Task material Block Start
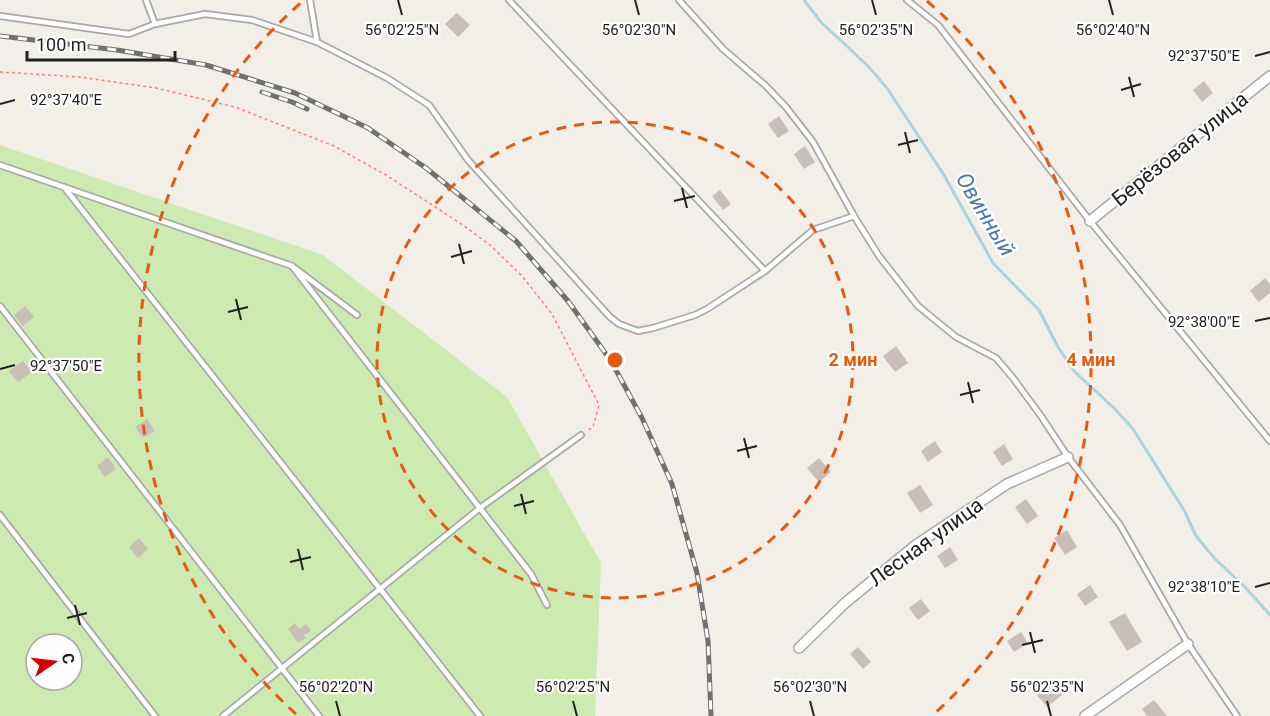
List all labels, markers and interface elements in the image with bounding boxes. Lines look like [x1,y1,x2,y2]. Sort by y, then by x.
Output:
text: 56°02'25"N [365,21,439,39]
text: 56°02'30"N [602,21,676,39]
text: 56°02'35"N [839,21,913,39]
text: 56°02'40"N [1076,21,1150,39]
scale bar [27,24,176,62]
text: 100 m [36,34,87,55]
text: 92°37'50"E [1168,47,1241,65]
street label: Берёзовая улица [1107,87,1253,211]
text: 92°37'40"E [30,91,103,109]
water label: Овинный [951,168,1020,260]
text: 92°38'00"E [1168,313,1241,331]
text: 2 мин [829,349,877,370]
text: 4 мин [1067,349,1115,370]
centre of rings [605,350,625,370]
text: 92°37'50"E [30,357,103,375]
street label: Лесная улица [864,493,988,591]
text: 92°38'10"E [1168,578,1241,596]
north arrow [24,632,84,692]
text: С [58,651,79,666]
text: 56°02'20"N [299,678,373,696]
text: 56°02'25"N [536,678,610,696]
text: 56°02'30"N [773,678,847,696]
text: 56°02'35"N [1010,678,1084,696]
Task material Block End
Repeat each entry precisely as it appears. Leave the pictures out.

List all labels, markers and interface elements in the image with bounding boxes. Lines look like [x1,y1,x2,y2]. Sort by y, then by x.
Output:
text: 56°02'25"N [365,21,439,39]
text: 56°02'30"N [602,21,676,39]
text: 56°02'35"N [839,21,913,39]
text: 56°02'40"N [1076,21,1150,39]
scale bar [27,24,176,62]
text: 100 m [36,34,87,55]
text: 92°37'50"E [1168,47,1241,65]
street label: Берёзовая улица [1107,87,1253,211]
text: 92°37'40"E [30,91,103,109]
water label: Овинный [951,168,1020,260]
text: 92°38'00"E [1168,313,1241,331]
text: 2 мин [829,349,877,370]
text: 4 мин [1067,349,1115,370]
centre of rings [605,350,625,370]
text: 92°37'50"E [30,357,103,375]
street label: Лесная улица [864,493,988,591]
text: 92°38'10"E [1168,578,1241,596]
north arrow [24,632,84,692]
text: С [58,651,79,666]
text: 56°02'20"N [299,678,373,696]
text: 56°02'25"N [536,678,610,696]
text: 56°02'30"N [773,678,847,696]
text: 56°02'35"N [1010,678,1084,696]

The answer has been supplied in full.